Required work:
When you reach the line containing "FIGURE 8 Comparison" in the entries below, begin reproducing lines exactly, and stop once the line containing "Table 4. Clinical" is done.

━━━━━ Study material ━━━━━

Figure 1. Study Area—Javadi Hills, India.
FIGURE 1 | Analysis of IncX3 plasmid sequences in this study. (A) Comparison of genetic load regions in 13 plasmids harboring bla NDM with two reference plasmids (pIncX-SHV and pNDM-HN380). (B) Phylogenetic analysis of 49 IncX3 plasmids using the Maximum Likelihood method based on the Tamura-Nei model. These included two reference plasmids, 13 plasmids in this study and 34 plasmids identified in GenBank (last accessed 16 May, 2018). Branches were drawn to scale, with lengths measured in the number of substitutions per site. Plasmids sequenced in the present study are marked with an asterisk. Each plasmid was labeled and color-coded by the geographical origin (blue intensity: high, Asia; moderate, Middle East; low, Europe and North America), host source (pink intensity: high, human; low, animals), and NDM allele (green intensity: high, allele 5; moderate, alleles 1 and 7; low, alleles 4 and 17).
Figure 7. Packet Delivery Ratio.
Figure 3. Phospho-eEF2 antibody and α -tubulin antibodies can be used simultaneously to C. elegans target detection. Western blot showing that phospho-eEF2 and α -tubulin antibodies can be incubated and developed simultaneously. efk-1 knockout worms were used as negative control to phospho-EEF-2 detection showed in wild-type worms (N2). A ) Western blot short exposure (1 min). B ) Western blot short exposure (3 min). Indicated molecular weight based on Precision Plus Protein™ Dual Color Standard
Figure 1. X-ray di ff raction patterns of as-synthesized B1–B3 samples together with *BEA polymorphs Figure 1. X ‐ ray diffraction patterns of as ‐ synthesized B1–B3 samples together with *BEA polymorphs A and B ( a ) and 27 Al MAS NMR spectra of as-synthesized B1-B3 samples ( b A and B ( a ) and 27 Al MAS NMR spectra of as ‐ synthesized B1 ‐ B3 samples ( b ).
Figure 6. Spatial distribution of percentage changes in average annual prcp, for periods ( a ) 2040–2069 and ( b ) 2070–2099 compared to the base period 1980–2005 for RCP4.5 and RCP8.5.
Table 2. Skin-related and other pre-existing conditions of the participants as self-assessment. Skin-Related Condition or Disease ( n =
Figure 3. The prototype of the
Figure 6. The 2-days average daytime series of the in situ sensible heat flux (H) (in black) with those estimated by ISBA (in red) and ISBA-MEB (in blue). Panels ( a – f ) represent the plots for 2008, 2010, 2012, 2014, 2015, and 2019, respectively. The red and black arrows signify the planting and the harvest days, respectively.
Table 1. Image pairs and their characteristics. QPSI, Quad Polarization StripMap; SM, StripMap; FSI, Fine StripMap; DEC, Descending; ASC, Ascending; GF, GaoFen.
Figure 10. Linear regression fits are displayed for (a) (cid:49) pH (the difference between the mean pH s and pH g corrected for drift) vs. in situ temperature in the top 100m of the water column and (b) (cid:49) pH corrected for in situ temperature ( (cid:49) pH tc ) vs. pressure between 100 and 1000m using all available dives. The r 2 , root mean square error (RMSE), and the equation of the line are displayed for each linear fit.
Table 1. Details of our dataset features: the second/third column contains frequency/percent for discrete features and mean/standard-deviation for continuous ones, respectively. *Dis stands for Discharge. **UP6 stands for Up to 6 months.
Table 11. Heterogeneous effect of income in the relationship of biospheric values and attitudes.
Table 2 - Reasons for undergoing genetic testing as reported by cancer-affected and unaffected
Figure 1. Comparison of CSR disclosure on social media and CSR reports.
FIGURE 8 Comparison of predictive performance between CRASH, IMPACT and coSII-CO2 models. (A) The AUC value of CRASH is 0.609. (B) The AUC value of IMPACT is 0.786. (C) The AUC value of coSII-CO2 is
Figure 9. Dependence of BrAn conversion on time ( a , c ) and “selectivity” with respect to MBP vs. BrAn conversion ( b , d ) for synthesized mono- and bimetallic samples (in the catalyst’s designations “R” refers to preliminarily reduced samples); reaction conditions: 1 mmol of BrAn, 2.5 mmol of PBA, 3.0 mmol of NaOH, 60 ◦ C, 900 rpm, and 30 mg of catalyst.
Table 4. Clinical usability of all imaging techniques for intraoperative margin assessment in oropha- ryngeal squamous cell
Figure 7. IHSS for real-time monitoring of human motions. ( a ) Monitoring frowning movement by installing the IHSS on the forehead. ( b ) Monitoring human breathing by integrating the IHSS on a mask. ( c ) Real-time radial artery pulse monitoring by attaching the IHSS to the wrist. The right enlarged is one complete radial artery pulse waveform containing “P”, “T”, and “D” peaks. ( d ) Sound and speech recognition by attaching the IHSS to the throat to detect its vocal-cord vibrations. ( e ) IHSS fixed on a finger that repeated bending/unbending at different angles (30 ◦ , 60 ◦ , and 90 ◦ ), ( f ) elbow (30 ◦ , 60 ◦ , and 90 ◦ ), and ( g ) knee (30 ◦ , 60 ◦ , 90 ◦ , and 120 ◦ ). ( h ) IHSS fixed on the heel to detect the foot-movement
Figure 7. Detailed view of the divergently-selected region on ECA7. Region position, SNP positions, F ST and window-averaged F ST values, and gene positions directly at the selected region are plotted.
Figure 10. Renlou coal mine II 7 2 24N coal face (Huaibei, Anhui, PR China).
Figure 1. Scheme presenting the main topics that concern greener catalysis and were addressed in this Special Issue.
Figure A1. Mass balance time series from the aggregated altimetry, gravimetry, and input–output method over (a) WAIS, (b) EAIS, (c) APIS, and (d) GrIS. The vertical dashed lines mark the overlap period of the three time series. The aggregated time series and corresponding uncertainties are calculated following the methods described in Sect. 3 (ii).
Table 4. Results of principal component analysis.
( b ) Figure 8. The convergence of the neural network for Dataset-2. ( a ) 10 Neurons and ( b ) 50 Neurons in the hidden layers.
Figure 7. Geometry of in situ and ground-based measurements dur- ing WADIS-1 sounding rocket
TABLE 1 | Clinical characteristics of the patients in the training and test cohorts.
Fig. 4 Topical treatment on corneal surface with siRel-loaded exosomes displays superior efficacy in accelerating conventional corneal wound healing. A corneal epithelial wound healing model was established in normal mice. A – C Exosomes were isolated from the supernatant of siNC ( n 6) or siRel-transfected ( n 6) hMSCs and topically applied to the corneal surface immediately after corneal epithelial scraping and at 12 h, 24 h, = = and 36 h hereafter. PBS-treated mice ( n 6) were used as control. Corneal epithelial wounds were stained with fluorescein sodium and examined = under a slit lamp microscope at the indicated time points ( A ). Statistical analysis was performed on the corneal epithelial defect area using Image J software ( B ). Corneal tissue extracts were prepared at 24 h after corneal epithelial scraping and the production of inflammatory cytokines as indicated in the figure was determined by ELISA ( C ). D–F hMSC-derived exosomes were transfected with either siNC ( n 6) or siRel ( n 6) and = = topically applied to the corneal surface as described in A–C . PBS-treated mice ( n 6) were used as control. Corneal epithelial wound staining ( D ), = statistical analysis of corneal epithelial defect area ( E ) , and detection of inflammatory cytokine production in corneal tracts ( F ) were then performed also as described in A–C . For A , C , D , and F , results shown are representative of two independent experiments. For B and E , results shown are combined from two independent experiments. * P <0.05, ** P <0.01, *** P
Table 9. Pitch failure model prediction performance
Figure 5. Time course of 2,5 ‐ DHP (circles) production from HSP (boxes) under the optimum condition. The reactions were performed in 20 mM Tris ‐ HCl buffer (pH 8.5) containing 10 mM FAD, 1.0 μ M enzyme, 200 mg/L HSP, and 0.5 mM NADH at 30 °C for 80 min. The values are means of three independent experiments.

━━━━━

Result of this task:
FIGURE 8 Comparison of predictive performance between CRASH, IMPACT and coSII-CO2 models. (A) The AUC value of CRASH is 0.609. (B) The AUC value of IMPACT is 0.786. (C) The AUC value of coSII-CO2 is
Figure 9. Dependence of BrAn conversion on time ( a , c ) and “selectivity” with respect to MBP vs. BrAn conversion ( b , d ) for synthesized mono- and bimetallic samples (in the catalyst’s designations “R” refers to preliminarily reduced samples); reaction conditions: 1 mmol of BrAn, 2.5 mmol of PBA, 3.0 mmol of NaOH, 60 ◦ C, 900 rpm, and 30 mg of catalyst.
Table 4. Clinical usability of all imaging techniques for intraoperative margin assessment in oropha- ryngeal squamous cell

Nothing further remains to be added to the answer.